If the student brings me problems to work on then I am happy to oblige. I like working on topics and skills that the student identifies as problem areas.
As we work through a problem, I frequently pause to ask the student for the next step. This can be hard for the student but I am forgiving. When we do this I can almost see my student learning.
Students need effective teaching that covers as much material as possible. We try to work at a steady pace. The student needs to know how to solve not just individual exercises but entire clusters of exercises. This is my aim. The complaint “we never covered that” of exam questions seldom arises with my students.
My students feel comfortable working with me, though I do challenge them and give them responsibility.
7/9/2023
What is gap analysis and how can I make it work for my student?
Gap analysis is the detailed investigation of the “gap” between where the student is now and where the student wants/needs to be, as well as an attempt to figure out how to bridge that gap. It is similar to the concept of variance analysis (below) but is looking forward rather than backward.
Do we really need gap analysis? Can’t we just do the math? I have certainly had some success with the latter. My experience is that just by thinking about math the student is sure to improve. But I do think that the kind of math which students work on in grade school is tailored to a goal-setting type approach. It is measurable in a way that research-type math is not. Why not make use of that measurability? Why not acknowledge it?
Therefore we are interested in the gap between present math scores and desired math scores. But more interesting and perhaps more illuminating is the gap between how the student works now and how the student might work to get higher grades. For instance I have a student who is too slow. The gap is the differential between his present speed and a speed at which he can finish the exam and have a little time to check back over his work.
7/9/2023
What is variance analysis and how can I use it to my student’s advantage?

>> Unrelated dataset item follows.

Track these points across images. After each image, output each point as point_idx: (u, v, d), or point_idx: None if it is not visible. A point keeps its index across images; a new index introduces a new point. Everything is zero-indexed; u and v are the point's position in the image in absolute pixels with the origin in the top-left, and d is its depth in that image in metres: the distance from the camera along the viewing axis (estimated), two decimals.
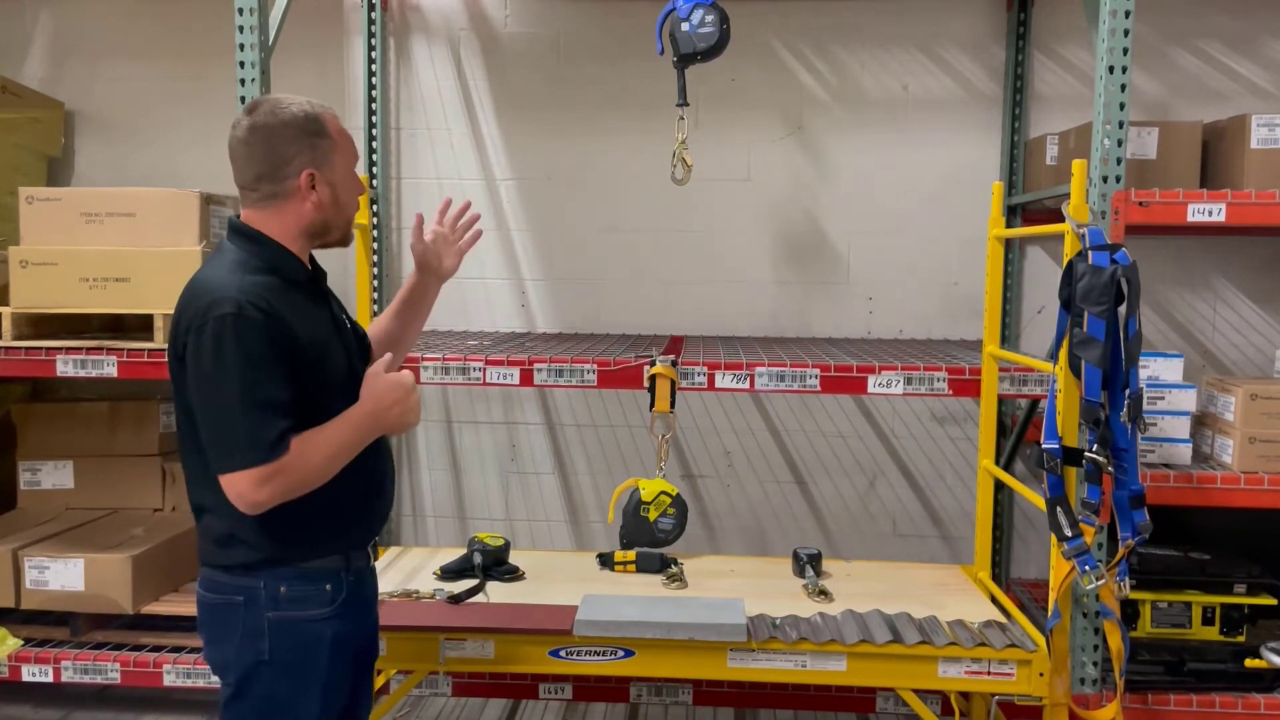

Variance analysis addresses the question “What went wrong?” It is easier to correct problems which have already been identified than to speculate on possible problems that might arise in the future. To make variance analysis work the student must be candid about what has not worked for them in the past.
Roughly speaking, there are two kinds of things that can go wrong: mathematical and para-mathematical. “Mathematical” includes things like calculation errors, or being stumped on a problem. “Para-mathematical” are factors that support mathematical achievement. Running out of time on an exam, mis-reading a question on an exam, or not having good study habits are all para-mathematical factors.
There are also two steps in variance analysis: figuring out what went wrong and figuring out how to fix it. Sometimes there is no distinction, for instance in noticing a calculation error.
Is variance analysis too late? Not if the student has a cumulative exam coming up. Nor is variance analysis of para-mathematical factors, which persist from one exam to the next.